Jakarta(Lampost.co)–Komisi Pemberantasan Korupsi (KPK) memanggil dua anggota TNI dalam pemeriksaan dugaan suap pengadaan dan perizinan proyek di Maluku Utara. Keduanya hadir sebagai saksi dan akan memberikan keterangan kepada tim penyidik hari ini, Senin, 4 Maret 2024.
“Senin, 4 Maret 2024, tim penyidik KPK benar menjdwalkan pemeriksaan saksi. Atas nama Husni Lelean dan Dede Sobari,” kata juru bicara bidang penindakan KPK Ali Fikri, Minggu, 3 Maret 2024.
Mengutip Medcom.id, Husni dan Dede merupakan ajudan dari Gubernur nonaktif Maluku Utara, Abdul Gani Kasuba (AGK), yang juga terseret dalam kasus ini. Ali belum membeberkan detail informasi soal pemeriksaan itu, namun surat pemanggilan sudah terkirim ke instansi asal mereka.
“Surat panggilan sudah, termasuk kepada kepala staf AU dan AD sebagai bentuk sinergi permohonan pemeriksaan saksi,” ucap Ali.
Ali berharap keduanya akan hadir dalam pemeriksaan oleh Tim Penyidik KPK hari ini. Sebab perkara yang menyeret tersangka AGK (Abdul Gani Kasuba) dapat selesai.
“Kami tentu berharap kedua saksi tersebut hadir karena keteranganya sangat penting agar perkara tersangka AGK (Abdul Gani Kasuba) dapat selesai. Kemudian kasusnya menjadi jelas serta utuh dugaan perbuatannya,” ujar Ali.
KPK juga membuka peluang untuk mendalami dugaan suap terkait izin tambang nikel di Maluku Utara. Mengingat di sana banyak sekali tambang-tambang nikel yang berdiri.
Wakil Ketua KPK, Alex Marwata mengatakan bahwa Maluku Utara merupakan salah satu wilayah penghasil nikel di Indonesia. Sehingga perlu adanya pemantauan dalam proses perizinannya.
“Dalam proses penyidikan tidak menutup kemungkinan itu juga ada dugaan penerimaan (suap) yang bersumber dari proses pemberian izin tambang nikel,” kata dia.
Menetapkan Tujuh Tersangka
Sebelumnya, KPK telah menetapkan tujuh tersangka dalam kasus ini, termasuk AGK. Kemudian juga Kadis Perumahan dan Permukiman Pemprov Maluku Utara Adnan Hasanudin, Kadis PUPR Pemprov Maluku Utara Daud Ismail, dan ajudan AGK, Ramadhan Ibrahim.

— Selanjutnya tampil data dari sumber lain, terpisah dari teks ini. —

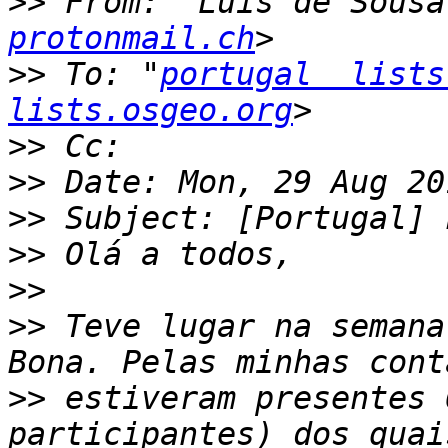
>>
 From: "Luí­s de Sousa
protonmail.ch
>>
 To: "
portugal  lists
lists.osgeo.org
>>
>>
>>
>>
>>
>>
 Teve lugar na semana
>>
 estiveram presentes 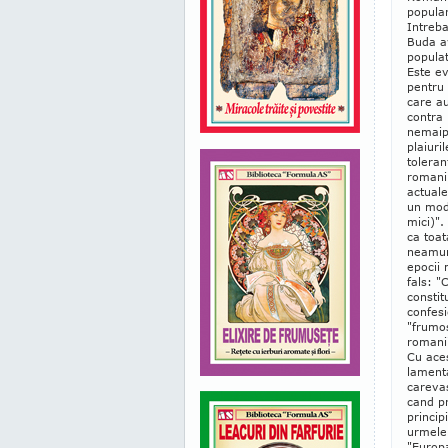
popular
Intreba
Buda av
popula
Este ev
pentru 
care au
contra 
nemaip
plaiuri
toleran
romanil
actuale
un mod 
mici)".
ca toat
neamuri
epocii 
fals: "
constit
confesi
"frumo
romanii
Cu aces
lamenta
carevas
cand pr
princip
urmele 
"Europa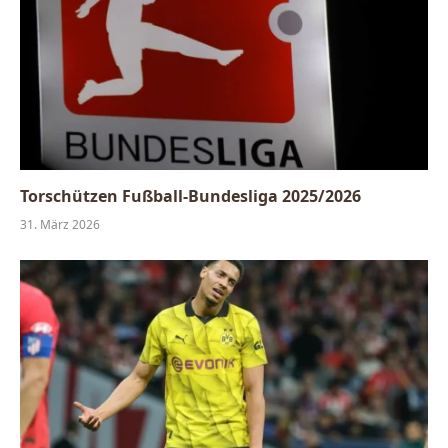
Torschützen Fußball-Bundesliga 2025/2026
31. März 2026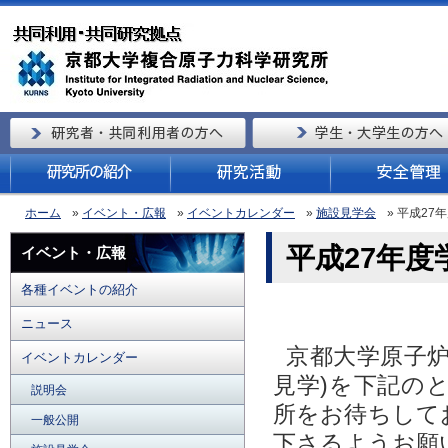
ホーム
»
イベント・広報
»
イベントカレンダー
»
施設見学会
» 平成27
平成27年度
イベント・広報
各種イベントの紹介
ニュース
京都大学原子炉
イベントカレンダー
見学)を下記の
説明会
所をお待ちして
一般公開
下さるようお願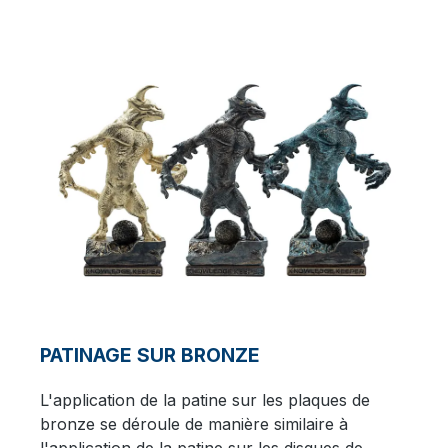
PATINAGE SUR BRONZE
L'application de la patine sur les plaques de
bronze se déroule de manière similaire à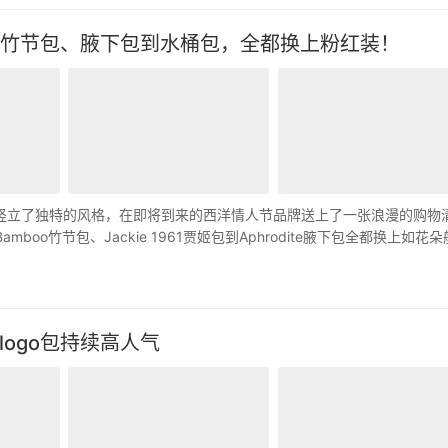
推荐，竹节包、腋下包到水桶包，全都换上粉红装！
圈竖立了独特的风格，在即将到来的西洋情人节品牌送上了一张浪漫的购物
boo竹节包、Jackie 1961贾姬包到Aphrodite腋下包全都换上如花
 logo包持续高人气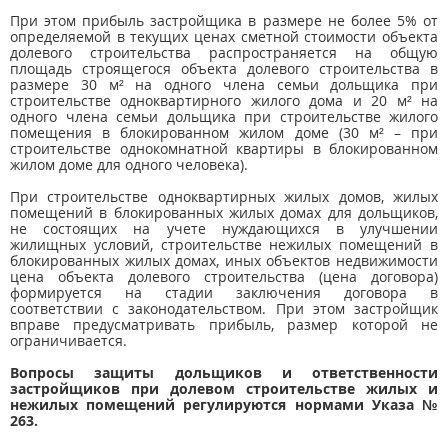
При этом прибыль застройщика в размере не более 5% от
определяемой в текущих ценах сметной стоимости объекта
долевого строительства распространяется на общую
площадь строящегося объекта долевого строительства в
размере 30 м² на одного члена семьи дольщика при
строительстве одноквартирного жилого дома и 20 м² на
одного члена семьи дольщика при строительстве жилого
помещения в блокированном жилом доме (30 м² – при
строительстве однокомнатной квартиры в блокированном
жилом доме для одного человека).
При строительстве одноквартирных жилых домов, жилых
помещений в блокированных жилых домах для дольщиков,
не состоящих на учете нуждающихся в улучшении
жилищных условий, строительстве нежилых помещений в
блокированных жилых домах, иных объектов недвижимости
цена объекта долевого строительства (цена договора)
формируется на стадии заключения договора в
соответствии с законодательством. При этом застройщик
вправе предусматривать прибыль, размер которой не
ограничивается.
Вопросы защиты дольщиков и ответственности
застройщиков при долевом строительстве жилых и
нежилых помещений регулируются нормами Указа №
263.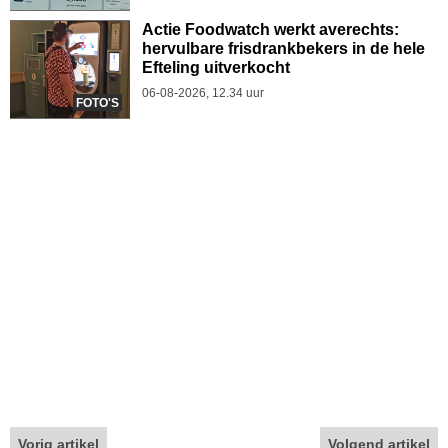
Actie Foodwatch werkt averechts:
hervulbare frisdrankbekers in de hele
Efteling uitverkocht
06-08-2026, 12.34 uur
FOTO'S
Vorig artikel
Volgend artikel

Pada perkara ini, Stevi Thomas, Adnan Hasanudin, Daud Ismail, dan Kristian Wulsan sebagai pemberi disangkakan melanggar Pasal 5 ayat (1) huruf a atau b atau Pasal 13 Undang-Undang Nomor 31 Tahun 1999 tentang Pemberantasan Tindak Pidana Korupsi sebagaimana telah diubah dengan Undang-Undang Nomor 20 Tahun 2001 tentang Perubahan Atas Undang-Undang Nomor 31 Tahun 1999 tentang Pemberantasan Tindak Pidana Korupsi Jo Pasal 55 ayat (1) ke 1 KUHP.
Sedangkan, Abdul, Ramadhan Ibrahim, dan Ridwan Arsan sebagai penerima disangkakan melanggar Pasal 12 huruf a atau atau Pasal 11 Undang-Undang Nomor 31 Tahun 1999 tentang Pemberantasan Tindak Pidana Korupsi sebagaimana telah diubah dengan Undang-Undang Nomor 20 Tahun 2001 tentang Perubahan Atas Undang-Undang Nomor 31 Tahun 1999 tentang Pemberantasan Tindak Pidana Korupsi Jo Pasal 55 ayat (1) ke 1 KUHP.